23.7.03

São Paulo

A cidade inteira é feia - como uma pedra de rim num vidrinho. Imagine, um ao lado do outro, quarenta milhões de vidrinhos contendo pedras de rim. Agora imagine que um exército de demônios recebeu a ordem de construir prédios e pontes e ruas e calçadas rachadas com essas pedrinhas de rim ainda molhadas de álcool.

Eis a cidade de São Paulo.

Ah, lembro que achava a cidade tão feia que, ao sair de carro, me afundava no banco traseiro e não tirava os olhos do teto. Se via a cidade – especialmente o centro – ficava deprimido. Isso aos seis, sete. Estou contando vantagem da minha sensibilidade mórbida.

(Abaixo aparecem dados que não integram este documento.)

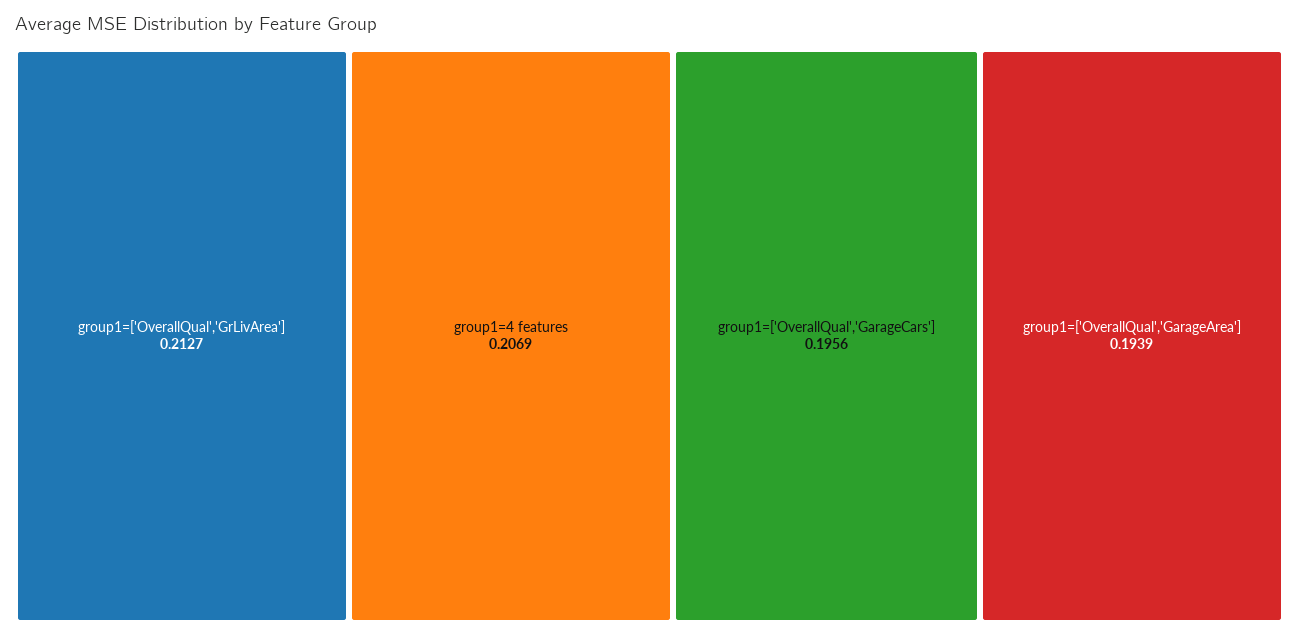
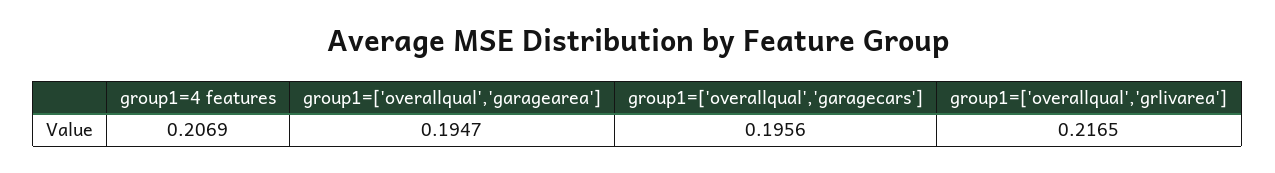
  {
-   "group1=['OverallQual','GrLivArea']": 0.2127,
+   "group1=['OverallQual','GrLivArea']": 0.2165,
    "group1=4 features": 0.2069,
    "group1=['OverallQual','GarageCars']": 0.1956,
-   "group1=['OverallQual','GarageArea']": 0.1939
+   "group1=['OverallQual','GarageArea']": 0.1947
  }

Mas esta é a vantagem de crescer numa cidade feia: você não cresce na cidade, você cresce em casa; mais especificamente, cresce na biblioteca do seu pai. Se fosse carioca, teria crescido na praia, jogado pelada com imbecis de nomes pitorescos como Joelhada ou Canguru. A cidade estaria ocupando a sua mente toda – já reparou que cariocas não têm outro assunto senão a cidade em que vivem? Cidades bonitas como o Rio ou Paris são âncoras: nenhum escritor que nasce nelas pode escrever sobre outra coisa: são escritores realistas que escrevem sobre seis ou sete esquinas. Numa cidade feia você está livre para pensar em qualquer coisa, escrever sobre qualquer coisa: especialmente vários tipos de céus e de infernos.